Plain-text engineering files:
<<<<

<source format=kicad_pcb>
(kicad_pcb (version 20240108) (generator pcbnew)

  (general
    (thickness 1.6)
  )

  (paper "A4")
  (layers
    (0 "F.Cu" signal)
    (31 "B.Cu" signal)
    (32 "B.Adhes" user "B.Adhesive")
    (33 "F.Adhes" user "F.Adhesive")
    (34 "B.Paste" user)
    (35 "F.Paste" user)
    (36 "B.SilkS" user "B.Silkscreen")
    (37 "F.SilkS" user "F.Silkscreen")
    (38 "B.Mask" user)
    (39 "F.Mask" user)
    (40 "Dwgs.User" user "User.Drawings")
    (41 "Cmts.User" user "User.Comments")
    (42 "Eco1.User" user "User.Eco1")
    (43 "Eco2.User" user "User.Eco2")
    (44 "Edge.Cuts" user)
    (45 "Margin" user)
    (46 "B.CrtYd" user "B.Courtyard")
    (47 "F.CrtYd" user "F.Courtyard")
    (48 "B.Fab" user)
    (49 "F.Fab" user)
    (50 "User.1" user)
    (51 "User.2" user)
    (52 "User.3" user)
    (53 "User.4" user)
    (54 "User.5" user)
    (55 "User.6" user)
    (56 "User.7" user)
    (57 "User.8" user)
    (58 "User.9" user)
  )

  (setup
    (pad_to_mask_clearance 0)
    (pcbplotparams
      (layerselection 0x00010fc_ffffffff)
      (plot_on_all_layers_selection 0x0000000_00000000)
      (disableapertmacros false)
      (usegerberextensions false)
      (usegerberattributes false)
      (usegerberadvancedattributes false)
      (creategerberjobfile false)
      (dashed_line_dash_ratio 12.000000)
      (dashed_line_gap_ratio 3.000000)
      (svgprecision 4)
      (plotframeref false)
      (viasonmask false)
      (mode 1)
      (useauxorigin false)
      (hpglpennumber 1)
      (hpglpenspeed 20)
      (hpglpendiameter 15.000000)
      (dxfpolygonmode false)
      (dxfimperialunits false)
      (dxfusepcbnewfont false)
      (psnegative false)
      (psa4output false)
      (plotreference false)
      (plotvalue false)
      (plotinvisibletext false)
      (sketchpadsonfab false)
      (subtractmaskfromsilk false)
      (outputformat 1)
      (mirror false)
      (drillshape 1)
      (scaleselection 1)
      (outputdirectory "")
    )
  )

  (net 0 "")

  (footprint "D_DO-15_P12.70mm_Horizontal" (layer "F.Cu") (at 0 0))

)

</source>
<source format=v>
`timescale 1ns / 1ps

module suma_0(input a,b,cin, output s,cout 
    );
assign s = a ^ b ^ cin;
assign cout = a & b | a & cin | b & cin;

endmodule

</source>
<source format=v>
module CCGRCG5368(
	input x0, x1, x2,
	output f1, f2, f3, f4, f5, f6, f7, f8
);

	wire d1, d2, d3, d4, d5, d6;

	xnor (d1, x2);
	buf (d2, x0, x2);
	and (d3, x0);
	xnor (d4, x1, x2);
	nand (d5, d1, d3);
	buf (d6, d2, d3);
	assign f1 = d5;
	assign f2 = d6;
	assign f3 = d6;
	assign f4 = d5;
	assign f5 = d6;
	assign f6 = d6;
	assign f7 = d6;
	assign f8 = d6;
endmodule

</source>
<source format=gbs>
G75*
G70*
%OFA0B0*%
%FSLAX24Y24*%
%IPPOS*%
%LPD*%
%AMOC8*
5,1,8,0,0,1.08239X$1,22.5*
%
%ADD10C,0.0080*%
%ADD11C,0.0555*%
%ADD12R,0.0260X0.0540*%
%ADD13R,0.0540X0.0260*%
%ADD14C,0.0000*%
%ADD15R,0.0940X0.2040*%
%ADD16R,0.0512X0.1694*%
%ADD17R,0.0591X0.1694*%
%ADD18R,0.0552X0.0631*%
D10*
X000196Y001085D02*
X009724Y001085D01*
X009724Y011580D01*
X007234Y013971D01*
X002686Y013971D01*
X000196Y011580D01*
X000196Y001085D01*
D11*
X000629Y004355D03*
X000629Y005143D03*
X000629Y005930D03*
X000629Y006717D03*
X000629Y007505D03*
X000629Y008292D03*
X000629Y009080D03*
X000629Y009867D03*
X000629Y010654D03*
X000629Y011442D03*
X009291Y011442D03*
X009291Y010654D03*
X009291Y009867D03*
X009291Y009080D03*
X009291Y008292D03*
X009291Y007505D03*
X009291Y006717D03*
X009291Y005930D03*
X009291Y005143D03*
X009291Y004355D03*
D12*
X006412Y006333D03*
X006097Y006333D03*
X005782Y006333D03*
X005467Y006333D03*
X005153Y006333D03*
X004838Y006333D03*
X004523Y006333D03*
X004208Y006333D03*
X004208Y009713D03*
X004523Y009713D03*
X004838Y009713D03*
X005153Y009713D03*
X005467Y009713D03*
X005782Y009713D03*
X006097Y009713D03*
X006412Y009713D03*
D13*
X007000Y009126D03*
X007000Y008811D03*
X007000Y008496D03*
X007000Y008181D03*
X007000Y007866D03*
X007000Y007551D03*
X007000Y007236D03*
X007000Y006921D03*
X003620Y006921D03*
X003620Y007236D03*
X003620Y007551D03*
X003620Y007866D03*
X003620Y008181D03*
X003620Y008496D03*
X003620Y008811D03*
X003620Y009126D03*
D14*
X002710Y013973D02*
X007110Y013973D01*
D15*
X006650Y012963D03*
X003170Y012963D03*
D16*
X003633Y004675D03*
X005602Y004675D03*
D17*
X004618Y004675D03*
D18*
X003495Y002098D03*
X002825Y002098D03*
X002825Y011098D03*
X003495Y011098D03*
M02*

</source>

>>>>
<<<<

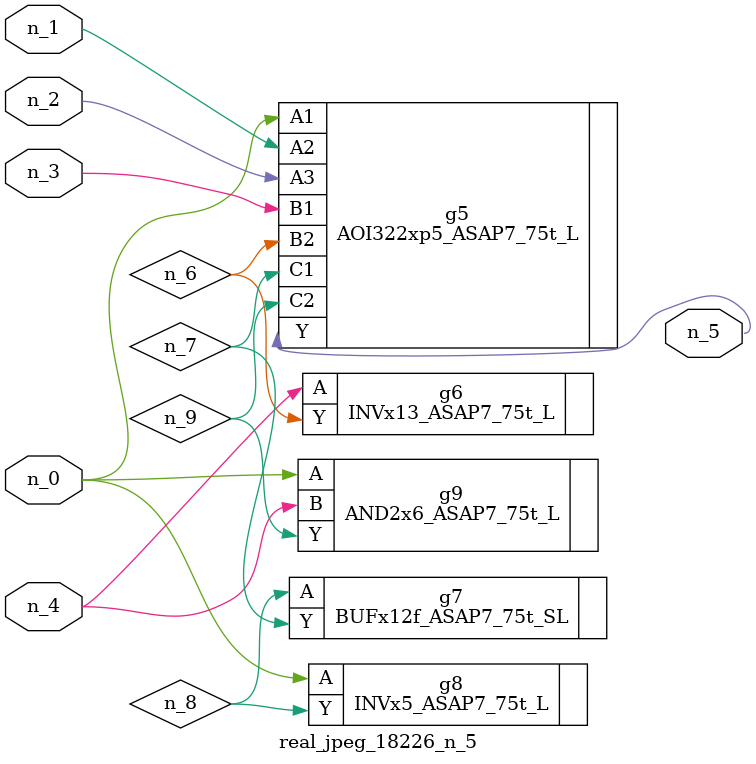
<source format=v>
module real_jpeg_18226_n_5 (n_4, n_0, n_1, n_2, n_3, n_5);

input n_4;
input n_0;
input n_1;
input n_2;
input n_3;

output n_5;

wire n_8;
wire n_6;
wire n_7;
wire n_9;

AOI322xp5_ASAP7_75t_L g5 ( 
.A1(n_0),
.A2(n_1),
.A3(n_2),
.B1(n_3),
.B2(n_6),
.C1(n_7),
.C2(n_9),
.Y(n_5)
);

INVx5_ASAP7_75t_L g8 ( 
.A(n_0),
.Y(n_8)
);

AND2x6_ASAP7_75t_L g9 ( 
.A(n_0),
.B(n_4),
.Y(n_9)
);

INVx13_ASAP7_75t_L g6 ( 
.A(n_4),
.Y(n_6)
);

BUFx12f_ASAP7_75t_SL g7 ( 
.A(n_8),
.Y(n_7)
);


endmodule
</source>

>>>>
<<<<

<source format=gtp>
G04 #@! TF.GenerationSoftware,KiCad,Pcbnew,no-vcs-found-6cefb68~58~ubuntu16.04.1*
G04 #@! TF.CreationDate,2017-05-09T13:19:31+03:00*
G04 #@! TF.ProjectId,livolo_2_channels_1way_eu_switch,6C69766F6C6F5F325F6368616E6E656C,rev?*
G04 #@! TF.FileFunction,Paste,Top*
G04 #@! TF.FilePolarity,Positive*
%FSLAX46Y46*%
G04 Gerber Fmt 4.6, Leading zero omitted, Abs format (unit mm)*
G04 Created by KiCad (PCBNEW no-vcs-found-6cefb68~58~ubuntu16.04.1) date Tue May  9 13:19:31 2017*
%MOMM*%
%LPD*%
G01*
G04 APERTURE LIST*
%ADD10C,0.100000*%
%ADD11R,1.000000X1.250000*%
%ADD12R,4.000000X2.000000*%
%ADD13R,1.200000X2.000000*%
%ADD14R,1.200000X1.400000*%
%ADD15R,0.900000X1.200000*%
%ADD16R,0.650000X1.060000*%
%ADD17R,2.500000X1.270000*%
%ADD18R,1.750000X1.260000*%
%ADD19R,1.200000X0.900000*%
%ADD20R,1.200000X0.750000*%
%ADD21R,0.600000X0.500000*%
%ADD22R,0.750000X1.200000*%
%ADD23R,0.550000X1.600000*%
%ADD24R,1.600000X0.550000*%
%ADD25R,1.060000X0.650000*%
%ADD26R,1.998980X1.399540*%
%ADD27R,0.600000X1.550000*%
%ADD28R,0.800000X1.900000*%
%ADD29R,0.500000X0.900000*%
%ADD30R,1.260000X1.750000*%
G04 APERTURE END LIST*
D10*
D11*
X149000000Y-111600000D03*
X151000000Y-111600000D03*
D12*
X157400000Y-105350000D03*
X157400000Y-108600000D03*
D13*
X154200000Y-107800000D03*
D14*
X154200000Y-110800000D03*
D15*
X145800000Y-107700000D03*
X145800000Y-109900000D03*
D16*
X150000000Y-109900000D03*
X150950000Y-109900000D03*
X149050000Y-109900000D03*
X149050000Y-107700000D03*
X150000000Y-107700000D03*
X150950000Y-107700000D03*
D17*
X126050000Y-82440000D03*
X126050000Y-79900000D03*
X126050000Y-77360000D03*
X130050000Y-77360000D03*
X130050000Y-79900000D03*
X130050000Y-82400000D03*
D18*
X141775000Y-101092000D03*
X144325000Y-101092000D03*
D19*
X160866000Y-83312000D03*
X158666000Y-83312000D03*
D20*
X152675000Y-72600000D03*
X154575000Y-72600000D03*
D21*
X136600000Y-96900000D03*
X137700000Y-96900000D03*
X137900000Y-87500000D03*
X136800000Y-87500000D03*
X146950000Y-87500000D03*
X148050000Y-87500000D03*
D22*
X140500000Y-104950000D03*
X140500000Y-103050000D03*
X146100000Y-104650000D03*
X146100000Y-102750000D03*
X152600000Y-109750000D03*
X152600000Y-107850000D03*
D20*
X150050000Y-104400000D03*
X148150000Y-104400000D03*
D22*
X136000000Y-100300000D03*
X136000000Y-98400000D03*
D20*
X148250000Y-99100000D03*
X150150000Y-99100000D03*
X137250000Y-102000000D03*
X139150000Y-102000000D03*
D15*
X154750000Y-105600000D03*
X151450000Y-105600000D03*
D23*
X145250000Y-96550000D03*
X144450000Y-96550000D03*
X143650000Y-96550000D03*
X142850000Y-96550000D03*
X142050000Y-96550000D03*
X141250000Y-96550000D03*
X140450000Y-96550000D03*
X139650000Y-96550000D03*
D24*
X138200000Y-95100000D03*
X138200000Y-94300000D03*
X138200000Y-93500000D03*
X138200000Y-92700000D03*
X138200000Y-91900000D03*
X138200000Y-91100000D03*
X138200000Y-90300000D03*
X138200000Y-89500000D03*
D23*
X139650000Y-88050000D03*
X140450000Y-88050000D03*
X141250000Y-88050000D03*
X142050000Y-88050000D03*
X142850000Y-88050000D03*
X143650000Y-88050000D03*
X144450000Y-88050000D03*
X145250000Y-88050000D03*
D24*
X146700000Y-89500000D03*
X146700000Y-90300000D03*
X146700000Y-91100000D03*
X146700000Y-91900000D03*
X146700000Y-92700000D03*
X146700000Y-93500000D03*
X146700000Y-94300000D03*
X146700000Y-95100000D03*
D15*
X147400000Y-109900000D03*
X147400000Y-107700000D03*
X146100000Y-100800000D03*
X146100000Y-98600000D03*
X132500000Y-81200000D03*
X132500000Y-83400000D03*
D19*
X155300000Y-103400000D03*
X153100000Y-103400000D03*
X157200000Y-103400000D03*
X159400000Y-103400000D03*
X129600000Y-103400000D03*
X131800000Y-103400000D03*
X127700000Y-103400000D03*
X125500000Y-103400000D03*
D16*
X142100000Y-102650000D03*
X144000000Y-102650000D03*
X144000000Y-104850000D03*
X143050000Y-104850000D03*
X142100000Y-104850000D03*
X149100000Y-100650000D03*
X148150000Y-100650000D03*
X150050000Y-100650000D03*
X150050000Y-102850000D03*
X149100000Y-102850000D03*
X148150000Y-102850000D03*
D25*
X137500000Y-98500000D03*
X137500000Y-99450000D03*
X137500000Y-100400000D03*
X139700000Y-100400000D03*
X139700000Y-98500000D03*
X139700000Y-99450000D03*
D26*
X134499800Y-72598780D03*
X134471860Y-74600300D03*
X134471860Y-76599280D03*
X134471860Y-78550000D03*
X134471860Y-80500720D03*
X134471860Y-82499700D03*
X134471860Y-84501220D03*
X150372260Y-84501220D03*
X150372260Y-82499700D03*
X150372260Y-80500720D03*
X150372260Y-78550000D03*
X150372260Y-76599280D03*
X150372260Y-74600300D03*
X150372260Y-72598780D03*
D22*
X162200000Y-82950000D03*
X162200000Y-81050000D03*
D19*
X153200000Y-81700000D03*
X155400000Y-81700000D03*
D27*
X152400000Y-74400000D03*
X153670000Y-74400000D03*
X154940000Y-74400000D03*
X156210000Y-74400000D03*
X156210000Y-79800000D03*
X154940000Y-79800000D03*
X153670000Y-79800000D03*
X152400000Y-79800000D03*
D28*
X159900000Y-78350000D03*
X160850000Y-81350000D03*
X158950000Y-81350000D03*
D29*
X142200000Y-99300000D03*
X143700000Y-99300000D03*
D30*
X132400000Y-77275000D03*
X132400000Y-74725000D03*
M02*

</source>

>>>>

Return a word-for-word copy of the lines above from the one holding "<source format=kicad_pcb>" through the one holding "(pad_to_mask_clearance 0)", with both of them included and nothing besides.

WRITTEN SOLUTION
<source format=kicad_pcb>
(kicad_pcb (version 20240108) (generator pcbnew)

  (general
    (thickness 1.6)
  )

  (paper "A4")
  (layers
    (0 "F.Cu" signal)
    (31 "B.Cu" signal)
    (32 "B.Adhes" user "B.Adhesive")
    (33 "F.Adhes" user "F.Adhesive")
    (34 "B.Paste" user)
    (35 "F.Paste" user)
    (36 "B.SilkS" user "B.Silkscreen")
    (37 "F.SilkS" user "F.Silkscreen")
    (38 "B.Mask" user)
    (39 "F.Mask" user)
    (40 "Dwgs.User" user "User.Drawings")
    (41 "Cmts.User" user "User.Comments")
    (42 "Eco1.User" user "User.Eco1")
    (43 "Eco2.User" user "User.Eco2")
    (44 "Edge.Cuts" user)
    (45 "Margin" user)
    (46 "B.CrtYd" user "B.Courtyard")
    (47 "F.CrtYd" user "F.Courtyard")
    (48 "B.Fab" user)
    (49 "F.Fab" user)
    (50 "User.1" user)
    (51 "User.2" user)
    (52 "User.3" user)
    (53 "User.4" user)
    (54 "User.5" user)
    (55 "User.6" user)
    (56 "User.7" user)
    (57 "User.8" user)
    (58 "User.9" user)
  )

  (setup
    (pad_to_mask_clearance 0)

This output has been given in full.